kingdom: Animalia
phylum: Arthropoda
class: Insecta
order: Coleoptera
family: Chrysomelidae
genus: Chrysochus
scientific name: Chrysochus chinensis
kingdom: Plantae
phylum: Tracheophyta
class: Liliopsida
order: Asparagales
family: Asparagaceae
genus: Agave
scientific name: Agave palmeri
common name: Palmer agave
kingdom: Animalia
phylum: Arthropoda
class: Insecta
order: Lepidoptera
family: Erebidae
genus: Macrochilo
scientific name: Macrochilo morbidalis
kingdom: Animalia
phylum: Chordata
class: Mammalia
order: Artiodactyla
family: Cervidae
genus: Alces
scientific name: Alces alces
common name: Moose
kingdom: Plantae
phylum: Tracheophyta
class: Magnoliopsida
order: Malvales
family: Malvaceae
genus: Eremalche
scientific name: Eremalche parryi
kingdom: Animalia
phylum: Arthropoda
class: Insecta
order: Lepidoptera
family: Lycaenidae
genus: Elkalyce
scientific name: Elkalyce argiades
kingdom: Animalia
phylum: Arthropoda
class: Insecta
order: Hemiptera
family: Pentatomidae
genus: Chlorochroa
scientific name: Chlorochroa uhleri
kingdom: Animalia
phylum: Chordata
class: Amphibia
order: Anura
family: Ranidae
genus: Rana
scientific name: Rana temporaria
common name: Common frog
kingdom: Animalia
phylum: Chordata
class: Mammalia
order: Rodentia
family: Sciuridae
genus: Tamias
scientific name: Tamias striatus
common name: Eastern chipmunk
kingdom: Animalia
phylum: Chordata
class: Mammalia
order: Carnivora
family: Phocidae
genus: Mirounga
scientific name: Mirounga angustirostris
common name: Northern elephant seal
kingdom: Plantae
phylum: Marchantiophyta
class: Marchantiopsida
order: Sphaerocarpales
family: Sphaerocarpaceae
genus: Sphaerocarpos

-------------------------

#### INSTRUCTIONS FOR THE TASK:
Return every line of the records above, word for word.

#### RESULT:
kingdom: Animalia
phylum: Arthropoda
class: Insecta
order: Coleoptera
family: Chrysomelidae
genus: Chrysochus
scientific name: Chrysochus chinensis
kingdom: Plantae
phylum: Tracheophyta
class: Liliopsida
order: Asparagales
family: Asparagaceae
genus: Agave
scientific name: Agave palmeri
common name: Palmer agave
kingdom: Animalia
phylum: Arthropoda
class: Insecta
order: Lepidoptera
family: Erebidae
genus: Macrochilo
scientific name: Macrochilo morbidalis
kingdom: Animalia
phylum: Chordata
class: Mammalia
order: Artiodactyla
family: Cervidae
genus: Alces
scientific name: Alces alces
common name: Moose
kingdom: Plantae
phylum: Tracheophyta
class: Magnoliopsida
order: Malvales
family: Malvaceae
genus: Eremalche
scientific name: Eremalche parryi
kingdom: Animalia
phylum: Arthropoda
class: Insecta
order: Lepidoptera
family: Lycaenidae
genus: Elkalyce
scientific name: Elkalyce argiades
kingdom: Animalia
phylum: Arthropoda
class: Insecta
order: Hemiptera
family: Pentatomidae
genus: Chlorochroa
scientific name: Chlorochroa uhleri
kingdom: Animalia
phylum: Chordata
class: Amphibia
order: Anura
family: Ranidae
genus: Rana
scientific name: Rana temporaria
common name: Common frog
kingdom: Animalia
phylum: Chordata
class: Mammalia
order: Rodentia
family: Sciuridae
genus: Tamias
scientific name: Tamias striatus
common name: Eastern chipmunk
kingdom: Animalia
phylum: Chordata
class: Mammalia
order: Carnivora
family: Phocidae
genus: Mirounga
scientific name: Mirounga angustirostris
common name: Northern elephant seal
kingdom: Plantae
phylum: Marchantiophyta
class: Marchantiopsida
order: Sphaerocarpales
family: Sphaerocarpaceae
genus: Sphaerocarpos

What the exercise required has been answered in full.